Briefly symbols are the representative of the empty places which will be filled later by their belonged amounts in any Mathematical operations. This algebra was used almost in all the topics of mathematics.

Don’t waste your time at any moment on thinking about these symbols. You can give any shape or symbol for the representation. The only thing you need is that the reader who reads your mathematical operation must understand what you mean by that symbol. That is all. It is only used for the understanding of the writer and the reader. In other way they are nothing, just symbols.

          You must practice your mind in a way by which it can identify the inner meaning easily and accurately.

          That is why you can give any shapes or symbols with your convenience. You can give x or y or z or α or β or γ or δ or ε or ζ or any of these symbols - η ϊ ϋ Ϫ ϧ Ϧ Ϣ ϰ ϱ to represent that empty place.

These symbols are just the various scribbles of various people.

Anybody can use any scribble for their personal understanding. 

When you need to promote your scribbling to others, then you just need to specify what you mean by that scribble.  

Thus how algebra was made. So addition of any two unknown amounts can be written as

          X + Y = Z

X is some amount and Y is some other amount and Z is also some other amount.

And X, Y, Z all the three were represented by numbers.

Now we will analyze deeply about this equation to get more information about addition.

What are the possible amounts or numbers that can be filled in these symbols?

At that time we have described number system from 1. And it don’t have any finishing value.

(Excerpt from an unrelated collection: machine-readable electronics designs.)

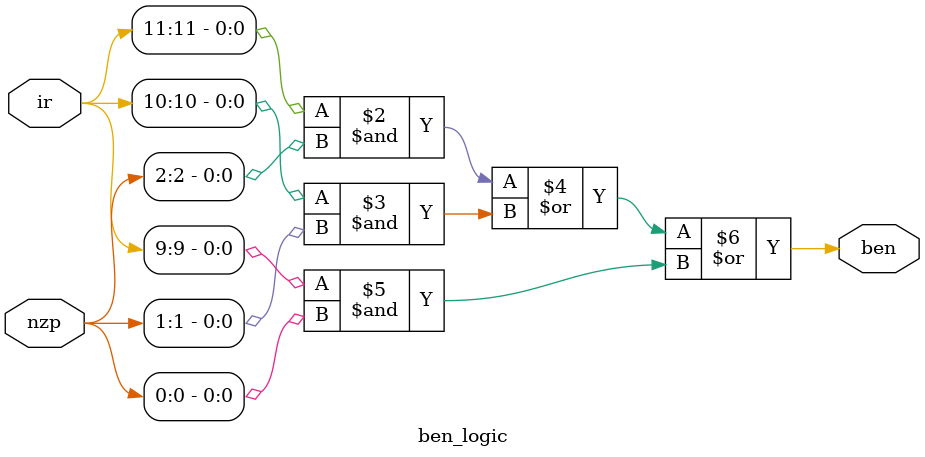
<source format=sv>
module nzp_logic (
    input logic [15:0] bus,
    
    output logic [2:0] nzp
);

    always_comb begin
        if (bus == 16'b0) begin
            nzp = 3'b010; // Zero flag set
        end else if (bus[15] == 1) begin
            nzp = 3'b100; // Negative flag set
        end else begin
            nzp = 3'b001; // Positive flag set
        end
    end

endmodule


module ben_logic (
    input logic [2:0] nzp,
    input logic [15:0] ir,
    
    output logic ben
);

    always_comb begin
        // Check if any of the condition codes (N, Z, P) specified in IR match the nzp flags
        ben = (ir[11] & nzp[2]) | 
              (ir[10] & nzp[1]) |
              (ir[9] & nzp[0]);  
    end


endmodule
</source>
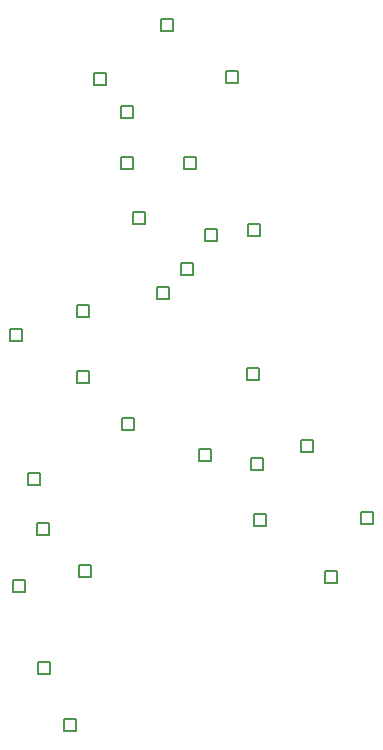
<source format=gbr>
%TF.GenerationSoftware,Altium Limited,Altium Designer,21.2.1 (34)*%
G04 Layer_Color=2752767*
%FSLAX25Y25*%
%MOIN*%
%TF.SameCoordinates,D4E26BF7-8A77-4173-AB59-83025396DDF1*%
%TF.FilePolarity,Positive*%
%TF.FileFunction,Drawing*%
%TF.Part,Single*%
G01*
G75*
%TA.AperFunction,NonConductor*%
%ADD19C,0.00500*%
D19*
X131500Y236500D02*
Y240500D01*
X135500D01*
Y236500D01*
X131500D01*
X189500Y294000D02*
Y298000D01*
X193500D01*
Y294000D01*
X189500D01*
X196500Y270000D02*
Y274000D01*
X200500D01*
Y270000D01*
X196500D01*
X212000Y193500D02*
Y197500D01*
X216000D01*
Y193500D01*
X212000D01*
X140500Y172000D02*
Y176000D01*
X144500D01*
Y172000D01*
X140500D01*
X141000Y125500D02*
Y129500D01*
X145000D01*
Y125500D01*
X141000D01*
X213000Y175000D02*
Y179000D01*
X217000D01*
Y175000D01*
X213000D01*
X137500Y188500D02*
Y192500D01*
X141500D01*
Y188500D01*
X137500D01*
X132500Y153000D02*
Y157000D01*
X136500D01*
Y153000D01*
X132500D01*
X180500Y250500D02*
Y254500D01*
X184500D01*
Y250500D01*
X180500D01*
X188500Y258500D02*
Y262500D01*
X192500D01*
Y258500D01*
X188500D01*
X172500Y275500D02*
Y279500D01*
X176500D01*
Y275500D01*
X172500D01*
X203500Y322500D02*
Y326500D01*
X207500D01*
Y322500D01*
X203500D01*
X159500Y322000D02*
Y326000D01*
X163500D01*
Y322000D01*
X159500D01*
X182000Y340000D02*
Y344000D01*
X186000D01*
Y340000D01*
X182000D01*
X194500Y196500D02*
Y200500D01*
X198500D01*
Y196500D01*
X194500D01*
X169000Y207000D02*
Y211000D01*
X173000D01*
Y207000D01*
X169000D01*
X210500Y223500D02*
Y227500D01*
X214500D01*
Y223500D01*
X210500D01*
X228500Y199500D02*
Y203500D01*
X232500D01*
Y199500D01*
X228500D01*
X149500Y106500D02*
Y110500D01*
X153500D01*
Y106500D01*
X149500D01*
X248500Y175500D02*
Y179500D01*
X252500D01*
Y175500D01*
X248500D01*
X236500Y156000D02*
Y160000D01*
X240500D01*
Y156000D01*
X236500D01*
X154500Y158000D02*
Y162000D01*
X158500D01*
Y158000D01*
X154500D01*
X154000Y222500D02*
Y226500D01*
X158000D01*
Y222500D01*
X154000D01*
Y244500D02*
Y248500D01*
X158000D01*
Y244500D01*
X154000D01*
X211000Y271500D02*
Y275500D01*
X215000D01*
Y271500D01*
X211000D01*
X168500Y294000D02*
Y298000D01*
X172500D01*
Y294000D01*
X168500D01*
Y311000D02*
Y315000D01*
X172500D01*
Y311000D01*
X168500D01*
%TF.MD5,1ee462908b226dff0d4ce335d91dc9fb*%
M02*

</source>
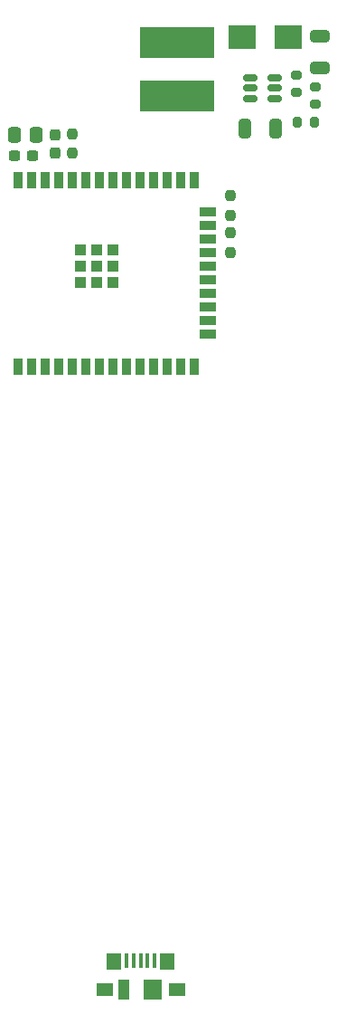
<source format=gbr>
%TF.GenerationSoftware,KiCad,Pcbnew,6.0.5-a6ca702e91~116~ubuntu20.04.1*%
%TF.CreationDate,2022-06-04T21:36:06-05:00*%
%TF.ProjectId,gpsOled,6770734f-6c65-4642-9e6b-696361645f70,rev?*%
%TF.SameCoordinates,Original*%
%TF.FileFunction,Paste,Bot*%
%TF.FilePolarity,Positive*%
%FSLAX46Y46*%
G04 Gerber Fmt 4.6, Leading zero omitted, Abs format (unit mm)*
G04 Created by KiCad (PCBNEW 6.0.5-a6ca702e91~116~ubuntu20.04.1) date 2022-06-04 21:36:06*
%MOMM*%
%LPD*%
G01*
G04 APERTURE LIST*
G04 Aperture macros list*
%AMRoundRect*
0 Rectangle with rounded corners*
0 $1 Rounding radius*
0 $2 $3 $4 $5 $6 $7 $8 $9 X,Y pos of 4 corners*
0 Add a 4 corners polygon primitive as box body*
4,1,4,$2,$3,$4,$5,$6,$7,$8,$9,$2,$3,0*
0 Add four circle primitives for the rounded corners*
1,1,$1+$1,$2,$3*
1,1,$1+$1,$4,$5*
1,1,$1+$1,$6,$7*
1,1,$1+$1,$8,$9*
0 Add four rect primitives between the rounded corners*
20,1,$1+$1,$2,$3,$4,$5,0*
20,1,$1+$1,$4,$5,$6,$7,0*
20,1,$1+$1,$6,$7,$8,$9,0*
20,1,$1+$1,$8,$9,$2,$3,0*%
G04 Aperture macros list end*
%ADD10RoundRect,0.237500X0.237500X-0.250000X0.237500X0.250000X-0.237500X0.250000X-0.237500X-0.250000X0*%
%ADD11RoundRect,0.250000X-0.650000X0.325000X-0.650000X-0.325000X0.650000X-0.325000X0.650000X0.325000X0*%
%ADD12RoundRect,0.150000X0.512500X0.150000X-0.512500X0.150000X-0.512500X-0.150000X0.512500X-0.150000X0*%
%ADD13RoundRect,0.250000X-0.337500X-0.475000X0.337500X-0.475000X0.337500X0.475000X-0.337500X0.475000X0*%
%ADD14RoundRect,0.250000X-0.325000X-0.650000X0.325000X-0.650000X0.325000X0.650000X-0.325000X0.650000X0*%
%ADD15RoundRect,0.200000X-0.275000X0.200000X-0.275000X-0.200000X0.275000X-0.200000X0.275000X0.200000X0*%
%ADD16R,0.450000X1.380000*%
%ADD17R,1.650000X1.300000*%
%ADD18R,1.000000X1.900000*%
%ADD19R,1.425000X1.550000*%
%ADD20R,1.800000X1.900000*%
%ADD21RoundRect,0.237500X-0.237500X0.250000X-0.237500X-0.250000X0.237500X-0.250000X0.237500X0.250000X0*%
%ADD22R,7.000000X3.000000*%
%ADD23RoundRect,0.200000X0.200000X0.275000X-0.200000X0.275000X-0.200000X-0.275000X0.200000X-0.275000X0*%
%ADD24RoundRect,0.237500X0.237500X-0.300000X0.237500X0.300000X-0.237500X0.300000X-0.237500X-0.300000X0*%
%ADD25R,0.900000X1.500000*%
%ADD26R,1.500000X0.900000*%
%ADD27R,1.050000X1.050000*%
%ADD28RoundRect,0.237500X-0.300000X-0.237500X0.300000X-0.237500X0.300000X0.237500X-0.300000X0.237500X0*%
%ADD29R,2.500000X2.300000*%
G04 APERTURE END LIST*
D10*
%TO.C,R14*%
X154440000Y-84592500D03*
X154440000Y-82767500D03*
%TD*%
%TO.C,R13*%
X154440000Y-88042500D03*
X154440000Y-86217500D03*
%TD*%
D11*
%TO.C,C2*%
X162790000Y-67805000D03*
X162790000Y-70755000D03*
%TD*%
D12*
%TO.C,U1*%
X158527500Y-71730000D03*
X158527500Y-72680000D03*
X158527500Y-73630000D03*
X156252500Y-73630000D03*
X156252500Y-72680000D03*
X156252500Y-71730000D03*
%TD*%
D13*
%TO.C,C15*%
X134152500Y-77090000D03*
X136227500Y-77090000D03*
%TD*%
D14*
%TO.C,C1*%
X155715000Y-76480000D03*
X158665000Y-76480000D03*
%TD*%
D15*
%TO.C,R11*%
X160590000Y-71455000D03*
X160590000Y-73105000D03*
%TD*%
D16*
%TO.C,J1*%
X147300000Y-154310000D03*
X146650000Y-154310000D03*
X146000000Y-154310000D03*
X145350000Y-154310000D03*
X144700000Y-154310000D03*
D17*
X142625000Y-156970000D03*
D18*
X144450000Y-156970000D03*
D19*
X148487500Y-154395000D03*
D17*
X149375000Y-156970000D03*
D19*
X143512500Y-154395000D03*
D20*
X147150000Y-156970000D03*
%TD*%
D21*
%TO.C,R10*%
X139590000Y-76967500D03*
X139590000Y-78792500D03*
%TD*%
D22*
%TO.C,L1*%
X149390000Y-73380000D03*
X149390000Y-68380000D03*
%TD*%
D23*
%TO.C,R2*%
X162315000Y-75880000D03*
X160665000Y-75880000D03*
%TD*%
D15*
%TO.C,R1*%
X162390000Y-72555000D03*
X162390000Y-74205000D03*
%TD*%
D24*
%TO.C,C14*%
X137990000Y-78742500D03*
X137990000Y-77017500D03*
%TD*%
D25*
%TO.C,U5*%
X134490000Y-81250000D03*
X135760000Y-81250000D03*
X137030000Y-81250000D03*
X138300000Y-81250000D03*
X139570000Y-81250000D03*
X140840000Y-81250000D03*
X142110000Y-81250000D03*
X143380000Y-81250000D03*
X144650000Y-81250000D03*
X145920000Y-81250000D03*
X147190000Y-81250000D03*
X148460000Y-81250000D03*
X149730000Y-81250000D03*
X151000000Y-81250000D03*
D26*
X152250000Y-84280000D03*
X152250000Y-85550000D03*
X152250000Y-86820000D03*
X152250000Y-88090000D03*
X152250000Y-89360000D03*
X152250000Y-90630000D03*
X152250000Y-91900000D03*
X152250000Y-93170000D03*
X152250000Y-94440000D03*
X152250000Y-95710000D03*
D25*
X151000000Y-98750000D03*
X149730000Y-98750000D03*
X148460000Y-98750000D03*
X147190000Y-98750000D03*
X145920000Y-98750000D03*
X144650000Y-98750000D03*
X143380000Y-98750000D03*
X142110000Y-98750000D03*
X140840000Y-98750000D03*
X139570000Y-98750000D03*
X138300000Y-98750000D03*
X137030000Y-98750000D03*
X135760000Y-98750000D03*
X134490000Y-98750000D03*
D27*
X143355000Y-89320000D03*
X143355000Y-87795000D03*
X143355000Y-90845000D03*
X140305000Y-89320000D03*
X141830000Y-90845000D03*
X141830000Y-89320000D03*
X140305000Y-90845000D03*
X140305000Y-87795000D03*
X141830000Y-87795000D03*
%TD*%
D28*
%TO.C,C16*%
X134127500Y-78980000D03*
X135852500Y-78980000D03*
%TD*%
D29*
%TO.C,D1*%
X159840000Y-67880000D03*
X155540000Y-67880000D03*
%TD*%
M02*

</source>
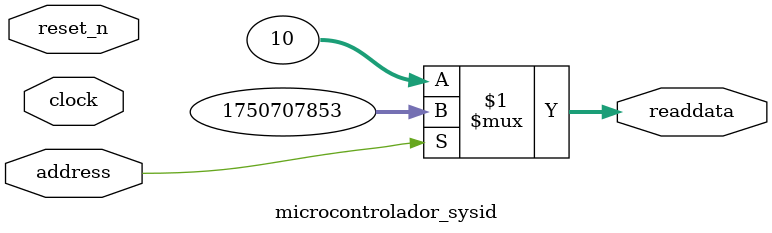
<source format=v>



// synthesis translate_off
`timescale 1ns / 1ps
// synthesis translate_on

// turn off superfluous verilog processor warnings 
// altera message_level Level1 
// altera message_off 10034 10035 10036 10037 10230 10240 10030 

module microcontrolador_sysid (
               // inputs:
                address,
                clock,
                reset_n,

               // outputs:
                readdata
             )
;

  output  [ 31: 0] readdata;
  input            address;
  input            clock;
  input            reset_n;

  wire    [ 31: 0] readdata;
  //control_slave, which is an e_avalon_slave
  assign readdata = address ? 1750707853 : 10;

endmodule



</source>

So they wrote the whole number system as {1, 2, 3, 4….. }

Only these set of numbers were found at those times.

  

          And so they described the possibility of X, Y, Z as the set of numbers {1, 2, 3...}

The reason because X and Y are some amounts which can be written by the belonged number in that set of numbers and also sum of those amounts will give other amount and its belonged numbers which also lies in that set.

          Hence X, Y, Z all the three will have their belonged numbers of their amounts in that set. 

Accordingly a special name was given for that set of numbers {1, 2, 3…} namely Natural numbers [simply N – Natural numbers]. Maybe they had thought that in Nature there are only one set of numbers that is Natural numbers.  But after many various numbers were found.

Thus,

Various numbers were found on the basis of deep analysis of various mathematical operations.